Stored entries

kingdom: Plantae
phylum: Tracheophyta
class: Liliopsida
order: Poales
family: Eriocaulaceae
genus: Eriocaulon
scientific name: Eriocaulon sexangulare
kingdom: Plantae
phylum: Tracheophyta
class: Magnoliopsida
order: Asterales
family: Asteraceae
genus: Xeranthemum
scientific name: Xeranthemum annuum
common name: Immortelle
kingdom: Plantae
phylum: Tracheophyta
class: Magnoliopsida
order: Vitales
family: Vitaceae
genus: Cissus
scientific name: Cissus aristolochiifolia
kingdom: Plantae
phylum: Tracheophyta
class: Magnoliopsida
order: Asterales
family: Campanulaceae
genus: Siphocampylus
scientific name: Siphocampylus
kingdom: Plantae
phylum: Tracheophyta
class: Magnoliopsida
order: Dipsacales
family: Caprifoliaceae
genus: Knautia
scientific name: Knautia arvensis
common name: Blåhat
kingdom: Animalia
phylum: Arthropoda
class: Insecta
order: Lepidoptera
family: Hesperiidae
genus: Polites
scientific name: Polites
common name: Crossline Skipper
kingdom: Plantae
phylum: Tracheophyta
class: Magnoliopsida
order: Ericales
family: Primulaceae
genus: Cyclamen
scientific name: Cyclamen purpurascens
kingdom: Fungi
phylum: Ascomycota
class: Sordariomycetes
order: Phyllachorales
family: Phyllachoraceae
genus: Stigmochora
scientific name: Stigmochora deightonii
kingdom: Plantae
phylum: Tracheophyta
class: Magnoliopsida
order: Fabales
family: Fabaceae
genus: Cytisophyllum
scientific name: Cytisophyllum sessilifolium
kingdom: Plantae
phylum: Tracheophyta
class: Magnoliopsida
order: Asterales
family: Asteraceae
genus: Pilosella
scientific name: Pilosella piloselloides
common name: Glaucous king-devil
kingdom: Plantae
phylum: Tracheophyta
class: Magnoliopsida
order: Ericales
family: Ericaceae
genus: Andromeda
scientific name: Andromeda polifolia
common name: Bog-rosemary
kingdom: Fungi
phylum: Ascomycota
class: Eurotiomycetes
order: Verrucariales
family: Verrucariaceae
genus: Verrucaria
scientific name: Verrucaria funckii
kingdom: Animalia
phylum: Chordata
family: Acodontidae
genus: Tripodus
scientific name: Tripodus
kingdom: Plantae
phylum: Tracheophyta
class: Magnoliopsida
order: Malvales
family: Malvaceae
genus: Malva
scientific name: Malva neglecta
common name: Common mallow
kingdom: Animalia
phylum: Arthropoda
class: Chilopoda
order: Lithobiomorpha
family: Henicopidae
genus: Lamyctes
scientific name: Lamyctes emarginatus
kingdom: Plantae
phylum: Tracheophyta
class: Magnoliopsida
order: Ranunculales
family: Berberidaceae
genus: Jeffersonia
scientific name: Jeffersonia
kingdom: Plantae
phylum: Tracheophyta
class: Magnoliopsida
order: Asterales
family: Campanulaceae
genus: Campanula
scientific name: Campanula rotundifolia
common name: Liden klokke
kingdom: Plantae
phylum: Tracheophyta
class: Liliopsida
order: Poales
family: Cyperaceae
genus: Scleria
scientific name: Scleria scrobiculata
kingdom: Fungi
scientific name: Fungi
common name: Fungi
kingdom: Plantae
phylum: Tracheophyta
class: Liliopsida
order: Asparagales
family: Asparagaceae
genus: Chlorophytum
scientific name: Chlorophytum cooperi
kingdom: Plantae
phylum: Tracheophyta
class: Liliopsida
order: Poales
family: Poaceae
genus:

Work to do
Arrange every line of the records above as a Markdown table with two columns, Row and Line. Give each line its row number and leave out blank lines.

Answer to this problem
| Row | Line |
|---|---|
| 1 | kingdom: Plantae |
| 2 | phylum: Tracheophyta |
| 3 | class: Liliopsida |
| 4 | order: Poales |
| 5 | family: Eriocaulaceae |
| 6 | genus: Eriocaulon |
| 7 | scientific name: Eriocaulon sexangulare |
| 8 | kingdom: Plantae |
| 9 | phylum: Tracheophyta |
| 10 | class: Magnoliopsida |
| 11 | order: Asterales |
| 12 | family: Asteraceae |
| 13 | genus: Xeranthemum |
| 14 | scientific name: Xeranthemum annuum |
| 15 | common name: Immortelle |
| 16 | kingdom: Plantae |
| 17 | phylum: Tracheophyta |
| 18 | class: Magnoliopsida |
| 19 | order: Vitales |
| 20 | family: Vitaceae |
| 21 | genus: Cissus |
| 22 | scientific name: Cissus aristolochiifolia |
| 23 | kingdom: Plantae |
| 24 | phylum: Tracheophyta |
| 25 | class: Magnoliopsida |
| 26 | order: Asterales |
| 27 | family: Campanulaceae |
| 28 | genus: Siphocampylus |
| 29 | scientific name: Siphocampylus |
| 30 | kingdom: Plantae |
| 31 | phylum: Tracheophyta |
| 32 | class: Magnoliopsida |
| 33 | order: Dipsacales |
| 34 | family: Caprifoliaceae |
| 35 | genus: Knautia |
| 36 | scientific name: Knautia arvensis |
| 37 | common name: Blåhat |
| 38 | kingdom: Animalia |
| 39 | phylum: Arthropoda |
| 40 | class: Insecta |
| 41 | order: Lepidoptera |
| 42 | family: Hesperiidae |
| 43 | genus: Polites |
| 44 | scientific name: Polites |
| 45 | common name: Crossline Skipper |
| 46 | kingdom: Plantae |
| 47 | phylum: Tracheophyta |
| 48 | class: Magnoliopsida |
| 49 | order: Ericales |
| 50 | family: Primulaceae |
| 51 | genus: Cyclamen |
| 52 | scientific name: Cyclamen purpurascens |
| 53 | kingdom: Fungi |
| 54 | phylum: Ascomycota |
| 55 | class: Sordariomycetes |
| 56 | order: Phyllachorales |
| 57 | family: Phyllachoraceae |
| 58 | genus: Stigmochora |
| 59 | scientific name: Stigmochora deightonii |
| 60 | kingdom: Plantae |
| 61 | phylum: Tracheophyta |
| 62 | class: Magnoliopsida |
| 63 | order: Fabales |
| 64 | family: Fabaceae |
| 65 | genus: Cytisophyllum |
| 66 | scientific name: Cytisophyllum sessilifolium |
| 67 | kingdom: Plantae |
| 68 | phylum: Tracheophyta |
| 69 | class: Magnoliopsida |
| 70 | order: Asterales |
| 71 | family: Asteraceae |
| 72 | genus: Pilosella |
| 73 | scientific name: Pilosella piloselloides |
| 74 | common name: Glaucous king-devil |
| 75 | kingdom: Plantae |
| 76 | phylum: Tracheophyta |
| 77 | class: Magnoliopsida |
| 78 | order: Ericales |
| 79 | family: Ericaceae |
| 80 | genus: Andromeda |
| 81 | scientific name: Andromeda polifolia |
| 82 | common name: Bog-rosemary |
| 83 | kingdom: Fungi |
| 84 | phylum: Ascomycota |
| 85 | class: Eurotiomycetes |
| 86 | order: Verrucariales |
| 87 | family: Verrucariaceae |
| 88 | genus: Verrucaria |
| 89 | scientific name: Verrucaria funckii |
| 90 | kingdom: Animalia |
| 91 | phylum: Chordata |
| 92 | family: Acodontidae |
| 93 | genus: Tripodus |
| 94 | scientific name: Tripodus |
| 95 | kingdom: Plantae |
| 96 | phylum: Tracheophyta |
| 97 | class: Magnoliopsida |
| 98 | order: Malvales |
| 99 | family: Malvaceae |
| 100 | genus: Malva |
| 101 | scientific name: Malva neglecta |
| 102 | common name: Common mallow |
| 103 | kingdom: Animalia |
| 104 | phylum: Arthropoda |
| 105 | class: Chilopoda |
| 106 | order: Lithobiomorpha |
| 107 | family: Henicopidae |
| 108 | genus: Lamyctes |
| 109 | scientific name: Lamyctes emarginatus |
| 110 | kingdom: Plantae |
| 111 | phylum: Tracheophyta |
| 112 | class: Magnoliopsida |
| 113 | order: Ranunculales |
| 114 | family: Berberidaceae |
| 115 | genus: Jeffersonia |
| 116 | scientific name: Jeffersonia |
| 117 | kingdom: Plantae |
| 118 | phylum: Tracheophyta |
| 119 | class: Magnoliopsida |
| 120 | order: Asterales |
| 121 | family: Campanulaceae |
| 122 | genus: Campanula |
| 123 | scientific name: Campanula rotundifolia |
| 124 | common name: Liden klokke |
| 125 | kingdom: Plantae |
| 126 | phylum: Tracheophyta |
| 127 | class: Liliopsida |
| 128 | order: Poales |
| 129 | family: Cyperaceae |
| 130 | genus: Scleria |
| 131 | scientific name: Scleria scrobiculata |
| 132 | kingdom: Fungi |
| 133 | scientific name: Fungi |
| 134 | common name: Fungi |
| 135 | kingdom: Plantae |
| 136 | phylum: Tracheophyta |
| 137 | class: Liliopsida |
| 138 | order: Asparagales |
| 139 | family: Asparagaceae |
| 140 | genus: Chlorophytum |
| 141 | scientific name: Chlorophytum cooperi |
| 142 | kingdom: Plantae |
| 143 | phylum: Tracheophyta |
| 144 | class: Liliopsida |
| 145 | order: Poales |
| 146 | family: Poaceae |
| 147 | genus: |